It is the purpose of this paper, first, to inquire whether we are in possession of any general truths of which our knowledge is not dependent upon Induction; then, to suggest a definition of Necessary Truth more precise and more real, as it appears to me, than that which is usually given; and thence to indicate more determinately the relations of Necessary Truth to Experience. The results thus arrived at may, on a future occasion, be applied to elucidating the Ground of Induction, or the rational basis of Generalization from Experience.
We shall, therefore, begin with inquiring what it is exactly that we mean when we employ this term Induction; for it is a term in the employment of which there has been much vagueness. It appears to have been first used in its technical application by Cicero, as the Latin rendering of the Greek word which had been similarly applied. In general speech the word epagōgē, to which induction exactly corresponds, meant leading onward; and, when applied specifically to a mental process, it denoted a certain progression of the mind, viz., that which consists in being induced, by the consideration of appropriate instances, to adopt some general conclusion. The philosophic appropriation of the term originated with Aristotle—that great pioneer in the analytic of thought, and also in physical observation. It may be somewhat interesting to revert for a little to what we may call the primordial definition of Induction, or that given by Aristotle himself. The most formal definition given by him is comprised in one brief sentence; but, when cited as an isolated quotation, its phraseology is peculiar. The import of Induction is assigned by the old Grecian as follows (Analyt. Pr.II. 23):—“Induction and Inductive Syllogism are the concluding by means of one Extreme (the Minor), that

the other Extreme (the Major) belongs to the Middle.” By the Middle Term, in the Aristotelian phraseology, is to be understood a certain Class of things; by the Major Extreme an Attribute ascribed, or to be ascribed, to that class; and by the Minor Extreme a Portion or Portions of the same class.

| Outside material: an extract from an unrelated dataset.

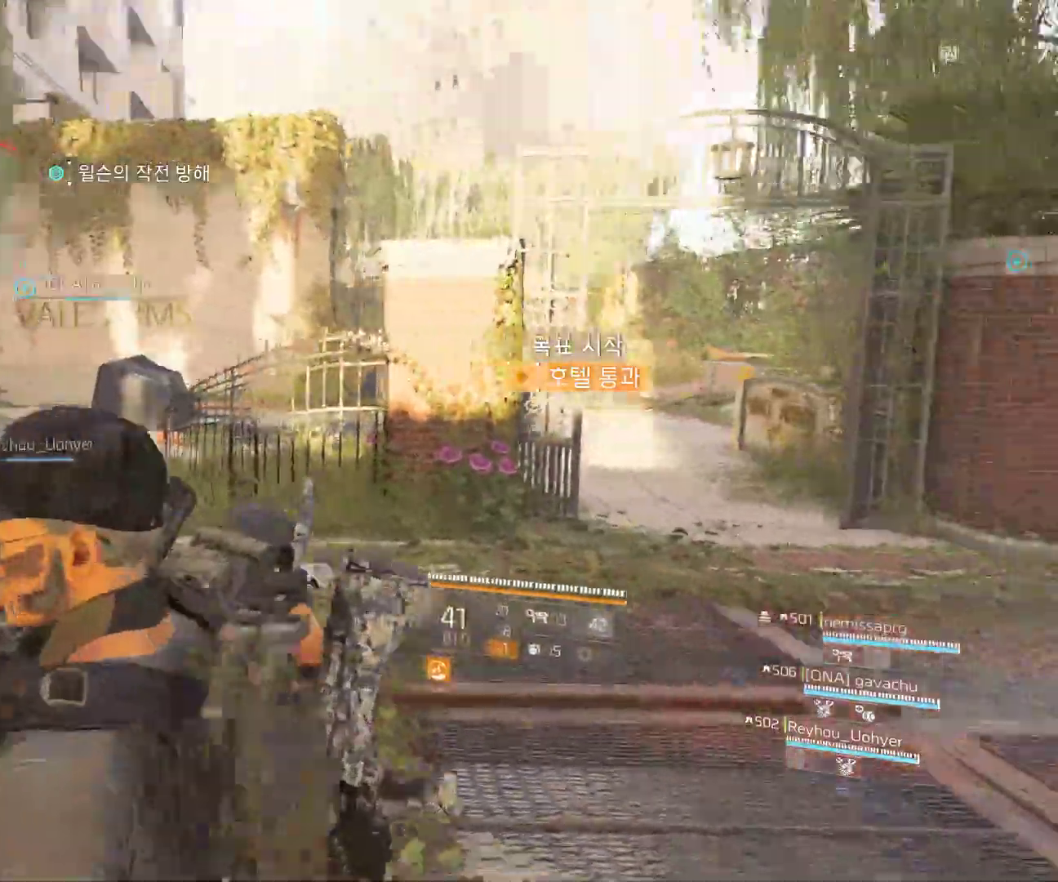
{"buttons": [], "left_stick": "up-right", "events": [[383, "left_stick", "up-right"]]}
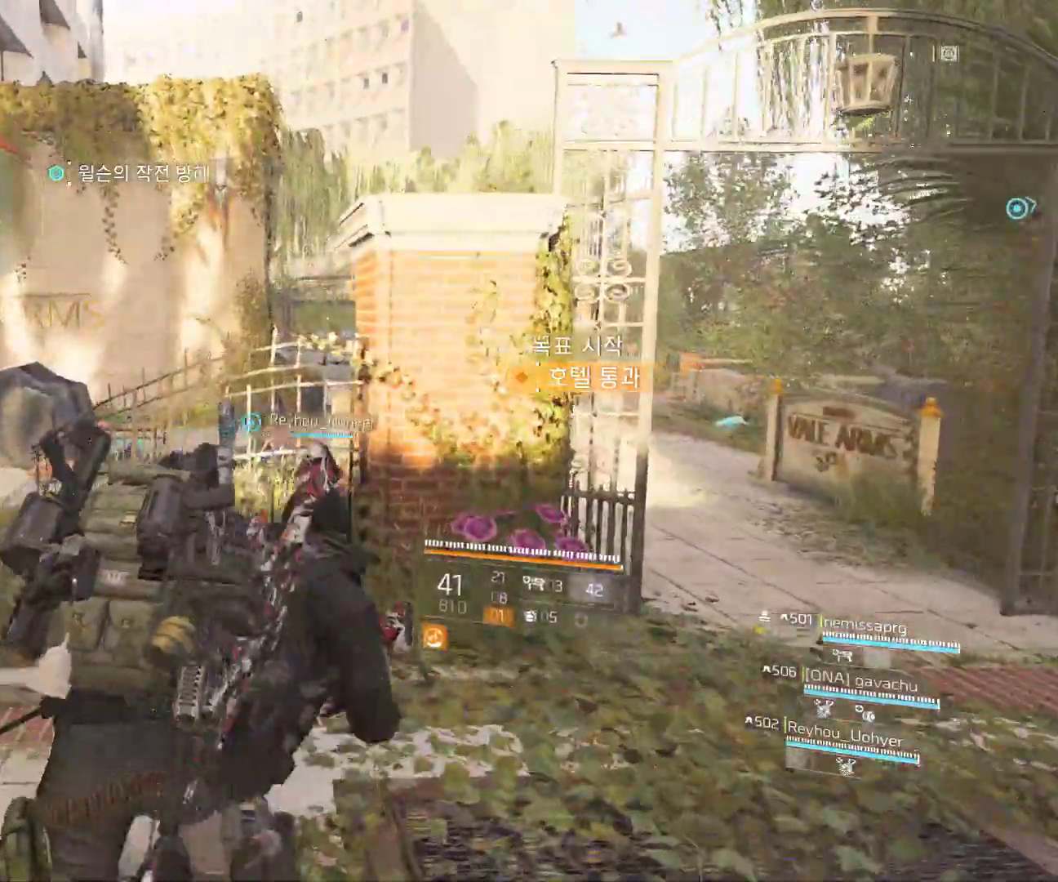
{"buttons": [], "left_stick": "center", "events": [[317, "left_stick", "center"]]}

Induction, therefore, as explained by Aristotle, is this: the examining the several portions of a given class of things; the finding that they each possess a certain attribute other than the attribute which constitutes the class; and the inferring that the observed attribute belongs to the members of that class universally. The following, for example, would be an Aristotelian induction: The capability of combining with oxygen is a property of iron, of copper, of gold, of silver, of lead, of tin, etc.; and these constitute the whole class Metal; therefore, whatever is a metal has the property of combining with oxygen. In another portion of Aristotle's works the following explanation is given (Top. I. 12): “Induction is the proceeding from the singulars to the universal. E.g., let us suppose that the person who has knowledge is best as a pilot, and as a charioteer; and, universally, in each department the person who has knowledge is the most excellent.” *
The only induction adequately analysed by the ancients was that in which all the portions of the class, respecting which the inference is to be made, are supposed to be known by direct experience. But in actual practice the data of induction are of course very rarely capable of being thus exhaustive; and indeed the word Induction is now specially appropriated to what the old logicians called Incomplete Induction, viz, that in which only a portion of the class in question is experientially known, which portion is assumed to be a sufficient specimen of the whole.
The title, Father of Inductive Philosophy, has been frequently awarded to Francis Bacon. The designation is not quite appropriate, nor yet altogether unfitting. Bacon did not himself extend the domain of experimental science; he did not appreciate duly what some investigators of now illustrious renown had a short time previously effected; his exposition of the methods of investigation was unavoidably indefinite, and it is now perceived to be, in certain most important respects, essentially erroneous. What Bacon did was this: he descried, he deeply felt, and with majestic eloquence he proclaimed and enforced the principle that the great want of mankind in his age, as to science and art, was the extensive observation and strict questioning of nature; with
[Footnote] *Some writers, including Archbishop Whately, assume that epagoge, or induction, in the logical application, means properly the bringing in of the instances; according to which interpretation the correct phraseology would be, “induction of facts,” and “ inference from induction,” not induction from facts. This explanation is not in accordance with the words of Aristotle and other ancient writers. Aristotle remarks (Analyt. Pr. II. 23) that “Induction is by means of all (epagoge dia panton), not Induction is of all (epagoge panton). Again, he says, in words quoted above, “Induction” (not inference from induction) “is the proceeding from the singulars to the universal (apo ton kath hekaston epi ta katholon ephodos.) The word inductio is used similarly.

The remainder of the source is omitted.